Be ready to go over:
- Supervised vs. Unsupervised Learning – Knowing when to apply which techniques and how to evaluate them.
- Model Evaluation Metrics – Precision, recall, F1-score, ROC-AUC, and how to choose the right metric for imbalanced datasets.
- Optimization Algorithms – Gradient descent variants (Adam, RMSprop, SGD) and how they impact convergence.
- Advanced concepts – Regularization techniques (L1/L2, dropout), hyperparameter tuning strategies, and handling data drift.
Example questions or scenarios:
- "Explain the difference between bagging and boosting, and give an example of when you would use each."
- "How do you handle a dataset with highly imbalanced classes?"
- "Walk me through the mathematical intuition behind backpropagation."
Deep Learning and Hands-On Coding
Because deep learning is heavily utilized at Appfolio, you will face dedicated coding rounds focused on neural networks. You are evaluated on your fluency in Python and your ability to implement models using frameworks like PyTorch or TensorFlow. A strong candidate writes modular, bug-free code and can confidently debug network architectures on the fly.
Be ready to go over:
- Neural Network Architecture – Designing MLPs, CNNs, or RNNs/Transformers depending on the data modality.
- Framework Fluency – Writing custom training loops, defining custom layers, and managing tensors in PyTorch or TensorFlow.
- Data Pipelines – Efficiently loading, augmenting, and batching data for training.
- Advanced concepts – Implementing specific layers from scratch (e.g., self-attention) or debugging vanishing/exploding gradients in live code.
Example questions or scenarios:
- "Write the code to build and train a simple feedforward neural network from scratch using PyTorch."

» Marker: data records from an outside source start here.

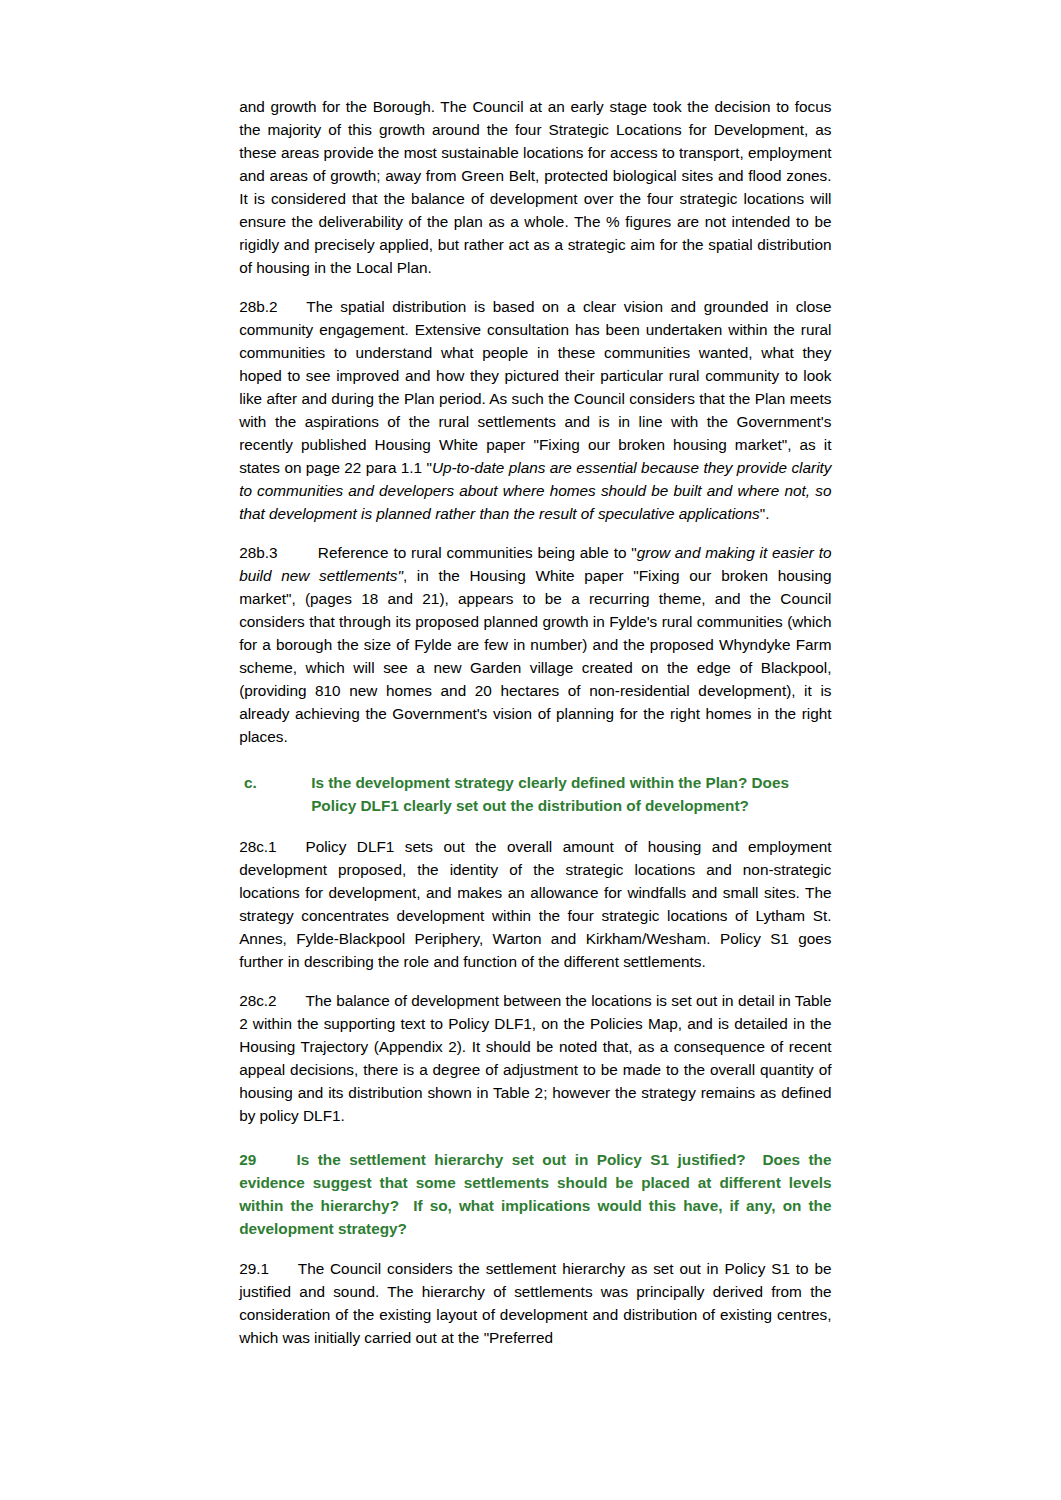and growth for the Borough. The Council at an early stage took the decision to focus the majority of this growth around the four Strategic Locations for Development, as these areas provide the most sustainable locations for access to transport, employment and areas of growth; away from Green Belt, protected biological sites and flood zones. It is considered that the balance of development over the four strategic locations will ensure the deliverability of the plan as a whole. The % figures are not intended to be rigidly and precisely applied, but rather act as a strategic aim for the spatial distribution of housing in the Local Plan.
28b.2 The spatial distribution is based on a clear vision and grounded in close community engagement. Extensive consultation has been undertaken within the rural communities to understand what people in these communities wanted, what they hoped to see improved and how they pictured their particular rural community to look like after and during the Plan period. As such the Council considers that the Plan meets with the aspirations of the rural settlements and is in line with the Government's recently published Housing White paper "Fixing our broken housing market", as it states on page 22 para 1.1 "Up-to-date plans are essential because they provide clarity to communities and developers about where homes should be built and where not, so that development is planned rather than the result of speculative applications".
28b.3 Reference to rural communities being able to "grow and making it easier to build new settlements", in the Housing White paper "Fixing our broken housing market", (pages 18 and 21), appears to be a recurring theme, and the Council considers that through its proposed planned growth in Fylde's rural communities (which for a borough the size of Fylde are few in number) and the proposed Whyndyke Farm scheme, which will see a new Garden village created on the edge of Blackpool, (providing 810 new homes and 20 hectares of non-residential development), it is already achieving the Government's vision of planning for the right homes in the right places.
c. Is the development strategy clearly defined within the Plan? Does Policy DLF1 clearly set out the distribution of development?
28c.1 Policy DLF1 sets out the overall amount of housing and employment development proposed, the identity of the strategic locations and non-strategic locations for development, and makes an allowance for windfalls and small sites. The strategy concentrates development within the four strategic locations of Lytham St. Annes, Fylde-Blackpool Periphery, Warton and Kirkham/Wesham. Policy S1 goes further in describing the role and function of the different settlements.
28c.2 The balance of development between the locations is set out in detail in Table 2 within the supporting text to Policy DLF1, on the Policies Map, and is detailed in the Housing Trajectory (Appendix 2). It should be noted that, as a consequence of recent appeal decisions, there is a degree of adjustment to be made to the overall quantity of housing and its distribution shown in Table 2; however the strategy remains as defined by policy DLF1.
29 Is the settlement hierarchy set out in Policy S1 justified? Does the evidence suggest that some settlements should be placed at different levels within the hierarchy? If so, what implications would this have, if any, on the development strategy?
29.1 The Council considers the settlement hierarchy as set out in Policy S1 to be justified and sound. The hierarchy of settlements was principally derived from the consideration of the existing layout of development and distribution of existing centres, which was initially carried out at the "Preferred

- "Implement a custom loss function that heavily penalizes false negatives."
- "Given this dataset, code a data loader that applies dynamic augmentation during training."
Behavioral and Experience Deep Dive
Technical brilliance must be paired with operational maturity. In rounds with hiring managers and cross-functional partners, you will be evaluated on your past impact, your leadership qualities, and how you navigate workplace challenges. Strong performance involves telling clear, structured stories that highlight your specific contributions and your ability to learn from failures.
Be ready to go over:
- Project Impact – Discussing the end-to-end lifecycle of a model you deployed and its business outcome.
- Navigating Ambiguity – How you proceed when requirements are unclear or data is messy.
- Collaboration – Examples of working with product managers, data engineers, or non-technical stakeholders.
- Advanced concepts – Mentoring junior engineers, driving architectural decisions, and advocating for ML best practices within an organization.
Example questions or scenarios:
- "Tell me about a time a machine learning model you deployed failed in production. How did you diagnose and fix it?"
- "Describe a situation where you had to explain a complex technical trade-off to a non-technical stakeholder."
- "Walk me through the most challenging deep learning project you have led from conception to deployment."